If President Reagan were to give a speech today, what might he say? Perhaps something like the following. Let’s hear one more from the Gipper:
Ladies and Gentlemen, let me begin by thanking you for your gracious welcome and for inviting me to speak in this fine auditorium.
I especially appreciate the understanding of the kind person who greeted me when I entered through the back door of the building. She said she thought it was wonderful that the government would hire someone my age to police the hallways and empty the wastepaper baskets. I told her that I would attend to those duties after I addressed the audience. She looked at me kind of funny, patted me on the shoulder, and said, “of course you will.”
Then she walked away, shaking her head. I hope you won’t be shaking your head too much after my comments. Or perhaps you should.
One of the most remarkable developments of this time, the first decade of the 21st century, is a great deal of moral confusion. The main conflict today is between those who wish to destroy our way of life – the freedoms we cherish, the blessings we enjoy – and those charged with the responsibility of defending all that we hold dear. Now, since I have had some experience with these matters, allow me to contribute my thoughts.
When the Soviet Union was still in business, many people in this country and in Europe regarded it as just another superpower, with its own ambitions and its own goals, but no better or no worse than the United States. Some of us believed differently.
Any regime that crushes dissent, imprisons its bravest citizens, and consigns all the rest to a condition of near slavery is plainly and simply evil. Any regime that reserves for itself the right to lie, to cheat, to murder, to threaten genocide is the very definition of wickedness. At that time, I called the Soviet Union the focus of evil in the world and said that it would soon be consigned to the dustbin of history. Events have borne out this prediction.
You see, before any of us can do anything, we must face the truth. Courage to speak the truth is the first step to achieving moral clarity. This is the great lesson of the Cold War.

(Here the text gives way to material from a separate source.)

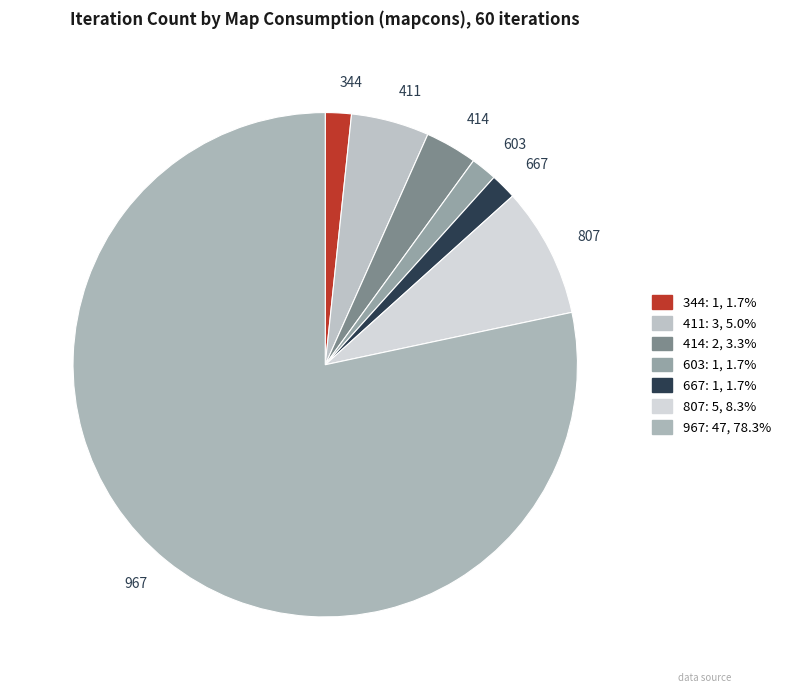

Does 603 represent more than half of the total?

No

With that in mind, we must squarely face the fact that America’s principle adversary in the world today is not Iran, not South Korea, but Saudi Arabia. True, this country does not have nuclear weapons like the Soviet Union, but its global reach, its global ambitions are similar.
Moreover, though we have befriended and defended that country since World War II, including during my administration, the Saudis continue to spread vile and filthy lies about the United States. The Saudi tyranny spends billions of dollars to destroy those who do not subscribe to the radical beliefs of the Wahhabi sect.
The Saudi government trains children to be suicide bombers, funds terrorists throughout the world, and sends fanatics into Iraq to attack our troops. The radicals of Riyadh provide financial support for preachers of hatred in thousands of mosques in Asia, Africa, Europe, as well as in the United States.
The regime’s despicable treatment of women, which includes mutilation and slavery, is well known. And this government continues to keep its own citizens in a state of deplorable ignorance. Like the Bolsheviks of the twentieth century, who were a small band of radical revolutionaries, Saudi rulers hijacked a country and have been using it as a basis to wage war against civilization. That government is the focus of evil in the world today.
Yet, your president proposes additional military support for a country whose leaders loathe everything we stand for and who are determined to destroy us. Clearly, many of our leaders, our opinion makers, our professors, and our journalists remain in denial.
Let me end with a famous story. Vladimir Lenin, the Russian revolutionary, was once asked where he planned to get enough rope to hang the entire bourgeoisie. Lenin’s response was classic: the capitalists will sell it to us, he said. Tragically, and foolishly, much of the twentieth century is a record of Western civilization selling its enemies the rope they need to hang us.